Financing options for acquiring short-term rental homes
Unless you won the lottery and are now independently wealthy, chances are likely that you will need to find sources of money for your home acquiring short-term rental endeavors. The following is a list of the most common loan types.
Hard money loan
A hard money loan might be easier to qualify for because the lender isn’t constantly looking at your credit. They may pull it to look at your debt-to-income (DTI) ratio, but they aren’t looking at the score itself. The amount of equity you have in your home may need a greater down payment.
Hard money loans from private lenders like 14th Street Capital may have quicker approval processes and you might be able to get one with negative credit because there is less underwriting required. The disadvantage is that origination fees and interest rates could be much higher than with a more typical mortgage.
Although private loans might be a great option, they typically require prior financial connections. Your riskiness will decrease in their perspective the longer you have been a customer of theirs and perhaps even the amount of money you have in their care.
The advantage of using a private lender is that they could provide more flexible loan terms.
One benefit of personal loans is that they don’t require collateral. Additionally, you can receive your money in as little as a day or two after learning immediately if you qualify. The only negative aspect of this scenario is that the interest rate is higher than it might be for a mortgage.

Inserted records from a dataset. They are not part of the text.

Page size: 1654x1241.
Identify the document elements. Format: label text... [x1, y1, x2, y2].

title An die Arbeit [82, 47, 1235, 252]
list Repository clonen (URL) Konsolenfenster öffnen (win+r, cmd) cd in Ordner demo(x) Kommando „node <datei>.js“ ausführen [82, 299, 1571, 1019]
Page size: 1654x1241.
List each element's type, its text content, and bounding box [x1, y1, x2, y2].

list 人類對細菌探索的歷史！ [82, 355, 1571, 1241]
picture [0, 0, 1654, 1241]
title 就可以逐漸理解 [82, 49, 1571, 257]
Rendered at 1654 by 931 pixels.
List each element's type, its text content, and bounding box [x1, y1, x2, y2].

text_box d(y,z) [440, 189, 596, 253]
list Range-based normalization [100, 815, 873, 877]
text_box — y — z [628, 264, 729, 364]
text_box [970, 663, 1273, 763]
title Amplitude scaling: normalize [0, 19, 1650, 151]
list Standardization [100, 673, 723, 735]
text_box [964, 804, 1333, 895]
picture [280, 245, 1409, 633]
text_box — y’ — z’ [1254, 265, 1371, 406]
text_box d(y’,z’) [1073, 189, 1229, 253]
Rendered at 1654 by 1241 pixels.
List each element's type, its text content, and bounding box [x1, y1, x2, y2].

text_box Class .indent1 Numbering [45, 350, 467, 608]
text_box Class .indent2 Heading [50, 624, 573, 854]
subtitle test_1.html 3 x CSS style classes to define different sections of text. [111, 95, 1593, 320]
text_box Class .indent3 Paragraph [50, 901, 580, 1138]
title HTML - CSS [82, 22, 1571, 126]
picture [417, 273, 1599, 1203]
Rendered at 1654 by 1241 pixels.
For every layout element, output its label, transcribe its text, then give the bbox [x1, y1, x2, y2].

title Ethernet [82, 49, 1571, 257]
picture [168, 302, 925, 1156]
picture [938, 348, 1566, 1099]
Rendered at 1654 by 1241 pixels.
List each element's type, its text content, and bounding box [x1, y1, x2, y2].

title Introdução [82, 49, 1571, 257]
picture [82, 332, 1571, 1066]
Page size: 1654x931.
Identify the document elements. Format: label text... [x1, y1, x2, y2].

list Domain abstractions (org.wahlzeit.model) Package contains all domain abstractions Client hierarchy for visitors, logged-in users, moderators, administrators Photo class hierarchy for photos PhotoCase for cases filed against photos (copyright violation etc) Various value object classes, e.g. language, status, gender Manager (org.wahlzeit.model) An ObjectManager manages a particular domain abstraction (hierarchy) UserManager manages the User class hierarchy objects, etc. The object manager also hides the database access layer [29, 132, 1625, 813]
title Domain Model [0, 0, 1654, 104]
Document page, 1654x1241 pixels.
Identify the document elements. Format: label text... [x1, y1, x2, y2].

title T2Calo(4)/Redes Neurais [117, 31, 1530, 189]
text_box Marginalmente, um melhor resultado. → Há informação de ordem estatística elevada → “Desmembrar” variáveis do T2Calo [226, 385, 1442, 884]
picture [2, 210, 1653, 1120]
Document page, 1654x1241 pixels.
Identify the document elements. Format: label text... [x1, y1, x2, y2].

For investors who are ready to put in the work necessary, buying a vacation rental property might be a wise real estate investment choice. Even while managing a short-term rental property demands more time and care than managing a conventional longer-term rental property, it might generate more money through rent. Therefore, you should decide to become a vacation rental home owner once you are aware of all the requirements.
In order to purchase a short term rental homes, the seasoned lender 14th Street Capital will assist you in obtaining a hard money loan for non-owner occupied properties. Simple asset-backed hard money loans can help you obtain the funding you require regardless of your financial situation, whether you have a poor credit score, are self-employed, or have a history of foreclosure. These loans have flexible terms and little documentation. Get in contact with us today to begin investing in real estate.